By Kevin DeMass - Special to the Daily Herald | Apr 22, 2023

Courtesy photo

Kevin DeMass

Locally owned community pharmacies, which provide a high level of personal services to patients across Utah, are increasingly under pressure from anti-consumer practices of large companies that control prescription drug benefits. Fortunately, a bipartisan group of U.S. senators are shining a bright spotlight on how these companies impact citizens’ access to medications and needlessly raise drug costs.

Pharmacy benefit managers (PBMs) have a massive impact on not only what Utahns pay for prescription drugs but also on the ability of community pharmacies to remain financially viable and service their customers. While I and other Utah pharmacists deal with PBMs daily, very few consumers are even aware of PBMs and their long-standing lack of transparency that results in needlessly higher drug costs.

I urge our two U.S. senators — Mike Lee and Mitt Romney — to support S. 127, the Pharmacy Benefit Manager Transparency Act. This is a pro-patient, pro-small-business reform bill that deserves strong support.

PBMs control virtually every aspect of the pharmaceutical supply chain and the patients it serves. PBMs develop drug formularies that identify what drugs a beneficiary can access, determine how much a pharmacy is reimbursed for their services, define what a plan sponsor pays and even own their own pharmacies. PBMs also negotiate rebates with drug manufacturers that reduce what insurance companies pay for medications. These often substantial rebates are seldom passed onto consumers. When I tell patients this when they come to our pharmacy counter, they are surprised — and not happy.

The Senate legislation would shine a bright spotlight on several practices and institute reforms that would save patients money and help protect the viability of community pharmacies.

S. 127 targets two specific problematic PBM practices.

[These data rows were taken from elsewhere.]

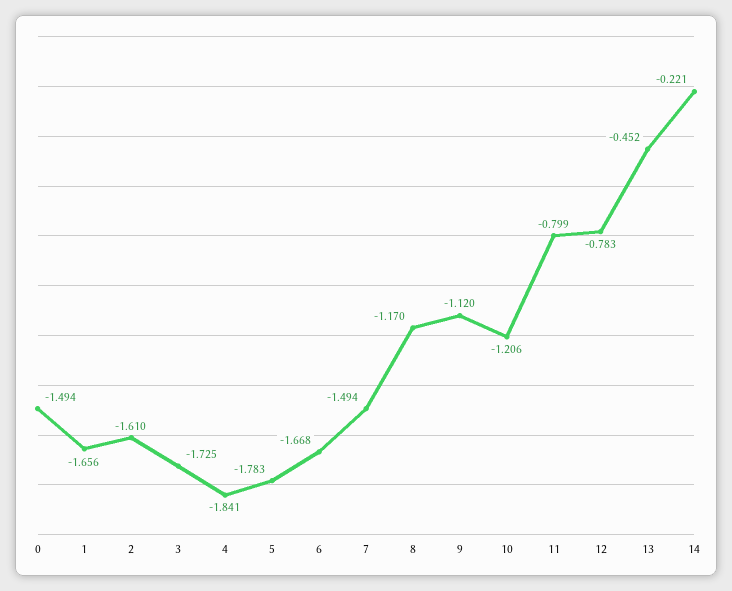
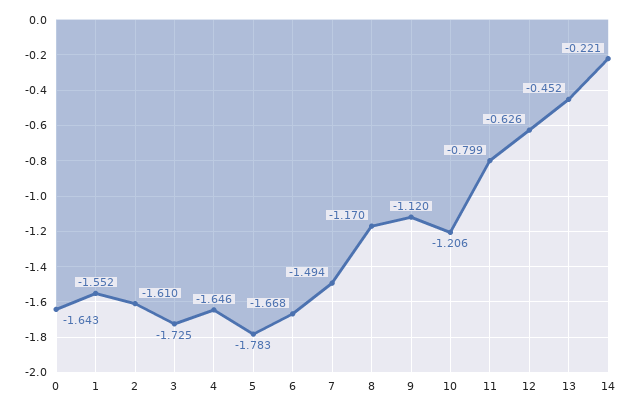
  {
-   "0": -1.494,
+   "0": -1.643,
-   "1": -1.656,
+   "1": -1.552,
    "2": -1.61,
    "3": -1.725,
-   "4": -1.841,
+   "4": -1.646,
    "5": -1.783,
    "6": -1.668,
    "7": -1.494,
    "8": -1.17,
    "9": -1.12,
    "10": -1.206,
    "11": -0.799,
-   "12": -0.783,
+   "12": -0.626,
    "13": -0.452,
    "14": -0.221
  }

First, PBMs often will bill employers or health plans more than what they pay to pharmacies and then they retain that profit, essentially “charging high but paying low.” This practice, known as “spread pricing,” means that your plan is paying more than it should and that, in turn, can mean higher premiums. Spread pricing is a major money generator for PBMs, as studies have shown that ending this practice would save Medicaid alone nearly $1 billion over 10 years.

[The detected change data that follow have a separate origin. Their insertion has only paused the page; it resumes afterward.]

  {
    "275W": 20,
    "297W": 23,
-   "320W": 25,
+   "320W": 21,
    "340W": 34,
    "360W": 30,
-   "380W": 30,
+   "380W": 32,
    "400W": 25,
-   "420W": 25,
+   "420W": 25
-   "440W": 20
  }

Second, PBMs’ payment practices are also a focus of the Senate legislation. It is not uncommon for a pharmacy to be reimbursed for a medication below what they paid for it, which is particularly harmful to locally owned community pharmacies like mine. We don’t have hundreds of locations like major corporate-owned chains in Utah; we have one. A hit to our revenue from PBMs has a much greater impact than on chain pharmacies.

PBMs also engage in “claw backs” of payments they have already made. This happens when a PBM tells us that they are rescinding a payment to our pharmacy, often with very arbitrary reasoning.

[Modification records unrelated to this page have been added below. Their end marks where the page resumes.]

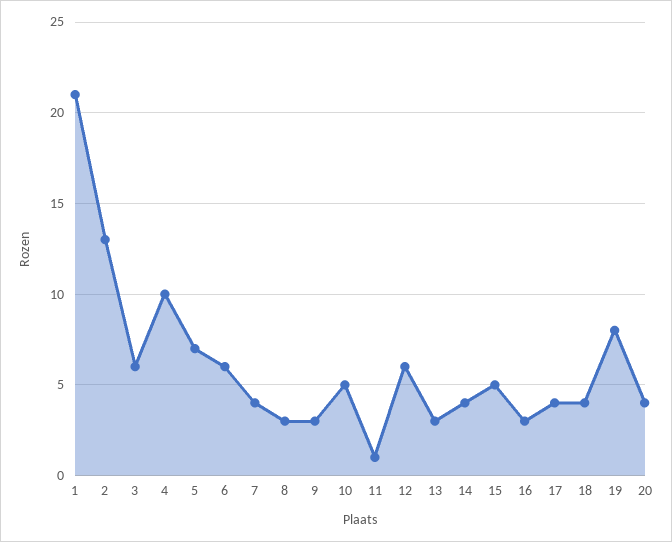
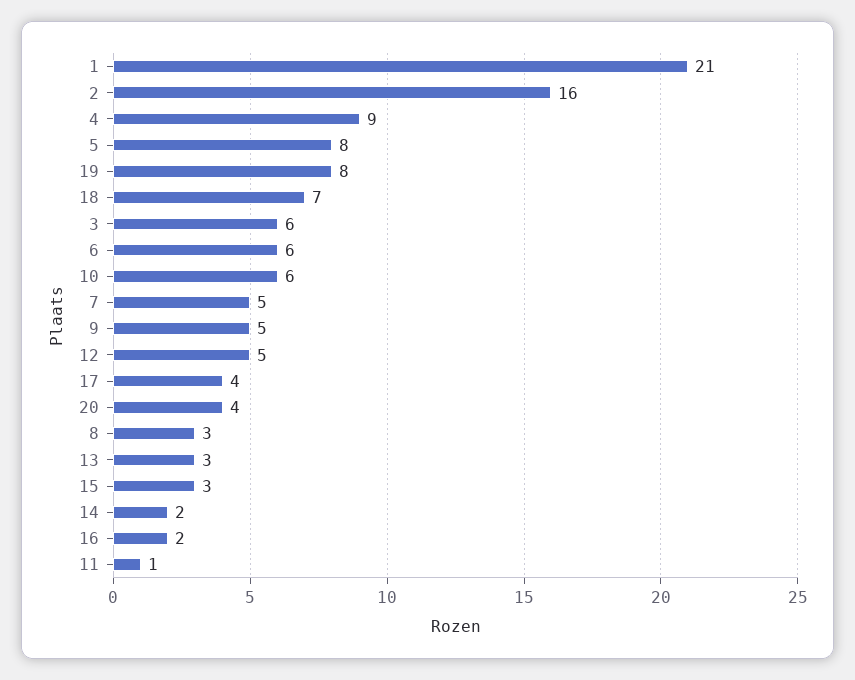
  {
    "1": 21,
-   "2": 13,
+   "2": 16,
    "3": 6,
-   "4": 10,
+   "4": 9,
-   "5": 7,
+   "5": 8,
    "6": 6,
-   "7": 4,
+   "7": 5,
    "8": 3,
-   "9": 3,
+   "9": 5,
-   "10": 5,
+   "10": 6,
    "11": 1,
-   "12": 6,
+   "12": 5,
    "13": 3,
-   "14": 4,
+   "14": 2,
-   "15": 5,
+   "15": 3,
-   "16": 3,
+   "16": 2,
    "17": 4,
-   "18": 4,
+   "18": 7,
    "19": 8,
    "20": 4
  }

An additional challenge facing locally owned pharmacies is that PBMs will also steer patients to obtain their medication from pharmacies — including online pharmacies — that the PBMs own or with whom they have a financial relationship. Many community pharmacists have reported hearing from their longtime local customers that they were directed to another pharmacy without their knowledge, and certainly without choosing that new pharmacy. This is another arrow shot at the heart of local, community pharmacies.

Patients across Utah are rightfully concerned about the affordability and accessibility of their prescription drugs. Increasing transparency in the cost-drivers of medicines and ensuring consumers have the option of choosing a local, community pharmacy for their prescription drug needs is vitally important in our state and across our nation.

Kevin DeMass, R. Ph., is a licensed pharmacist in the state of Utah and is the owner of the Apothecary Shoppe in Salt Lake City. The pharmacy is celebrating 50 years of serving patient needs from Logan to St. George.